### To-do item
Pick out every line in the entries below that contains the word "concerts", and copy each one in full. Matching is case-sensitive.

[Data for review]

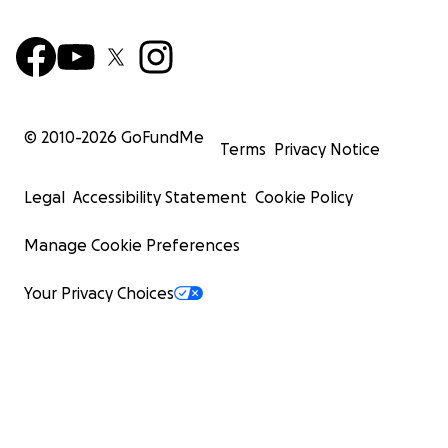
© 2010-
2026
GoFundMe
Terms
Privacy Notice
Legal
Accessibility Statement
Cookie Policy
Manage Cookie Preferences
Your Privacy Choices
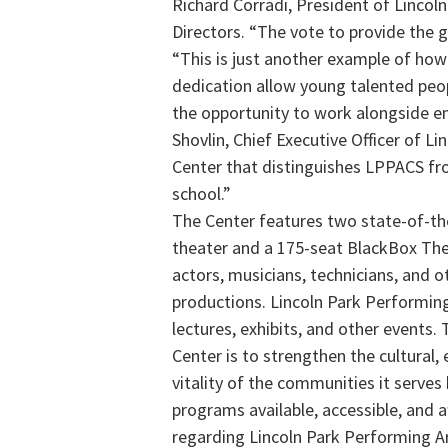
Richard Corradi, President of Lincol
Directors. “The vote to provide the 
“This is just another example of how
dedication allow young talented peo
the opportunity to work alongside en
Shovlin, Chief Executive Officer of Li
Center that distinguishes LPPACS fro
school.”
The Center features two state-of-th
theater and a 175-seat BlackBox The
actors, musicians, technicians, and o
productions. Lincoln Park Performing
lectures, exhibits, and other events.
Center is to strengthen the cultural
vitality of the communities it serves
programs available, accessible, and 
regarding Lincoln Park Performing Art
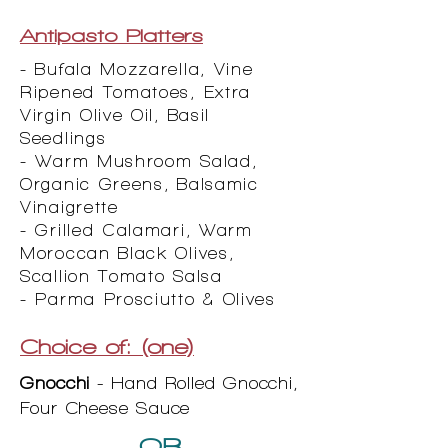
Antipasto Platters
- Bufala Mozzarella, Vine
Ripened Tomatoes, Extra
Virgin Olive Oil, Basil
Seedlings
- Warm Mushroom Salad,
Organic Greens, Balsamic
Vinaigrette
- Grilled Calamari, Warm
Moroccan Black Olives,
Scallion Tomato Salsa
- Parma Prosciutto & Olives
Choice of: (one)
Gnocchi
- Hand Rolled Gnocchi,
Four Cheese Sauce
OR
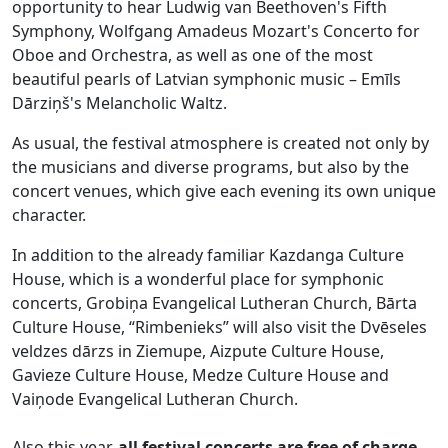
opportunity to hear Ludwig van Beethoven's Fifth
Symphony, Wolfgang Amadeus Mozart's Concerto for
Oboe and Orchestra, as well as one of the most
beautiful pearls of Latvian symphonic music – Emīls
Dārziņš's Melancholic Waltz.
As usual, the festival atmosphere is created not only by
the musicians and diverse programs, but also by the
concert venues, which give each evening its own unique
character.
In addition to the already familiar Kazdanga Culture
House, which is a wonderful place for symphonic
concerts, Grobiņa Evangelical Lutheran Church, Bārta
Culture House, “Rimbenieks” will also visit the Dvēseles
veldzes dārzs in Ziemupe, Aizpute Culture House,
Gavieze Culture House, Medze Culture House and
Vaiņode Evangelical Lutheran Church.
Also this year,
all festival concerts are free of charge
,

[/Data for review]
[Data for review]

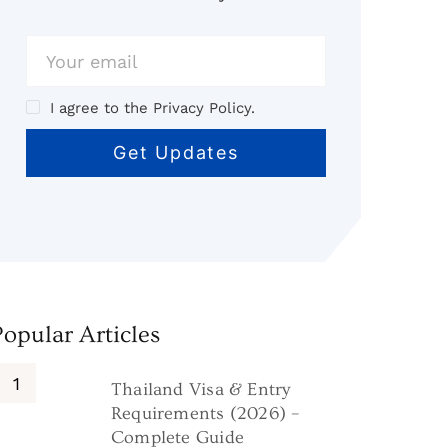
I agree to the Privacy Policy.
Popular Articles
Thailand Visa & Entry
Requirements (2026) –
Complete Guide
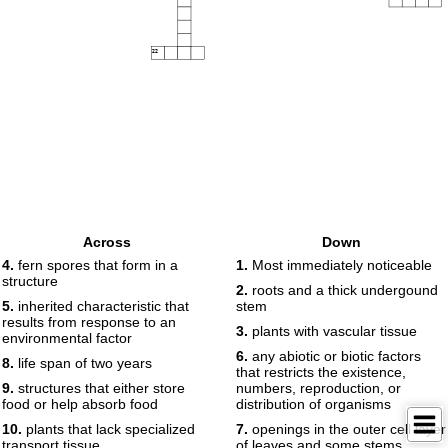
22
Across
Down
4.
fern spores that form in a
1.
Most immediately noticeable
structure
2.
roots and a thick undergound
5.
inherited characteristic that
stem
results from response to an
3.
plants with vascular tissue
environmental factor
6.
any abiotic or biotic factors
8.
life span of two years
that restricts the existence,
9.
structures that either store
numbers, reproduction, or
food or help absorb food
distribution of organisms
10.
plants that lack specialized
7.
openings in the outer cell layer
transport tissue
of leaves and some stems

[/Data for review]
[Data for review]

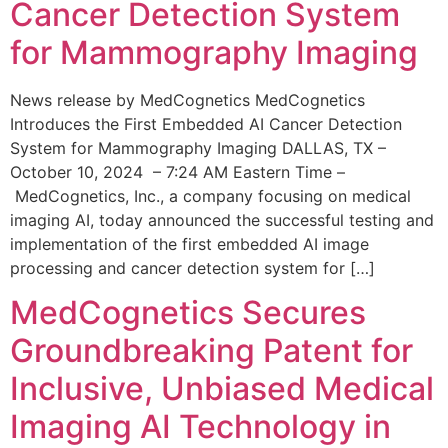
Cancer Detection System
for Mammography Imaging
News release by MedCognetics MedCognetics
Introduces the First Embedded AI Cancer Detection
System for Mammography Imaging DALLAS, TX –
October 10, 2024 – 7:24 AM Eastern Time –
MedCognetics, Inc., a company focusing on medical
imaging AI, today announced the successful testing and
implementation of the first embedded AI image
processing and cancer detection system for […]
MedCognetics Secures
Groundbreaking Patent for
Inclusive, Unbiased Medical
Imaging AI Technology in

[/Data for review]

### Your response
concerts, Grobiņa Evangelical Lutheran Church, Bārta
all festival concerts are free of charge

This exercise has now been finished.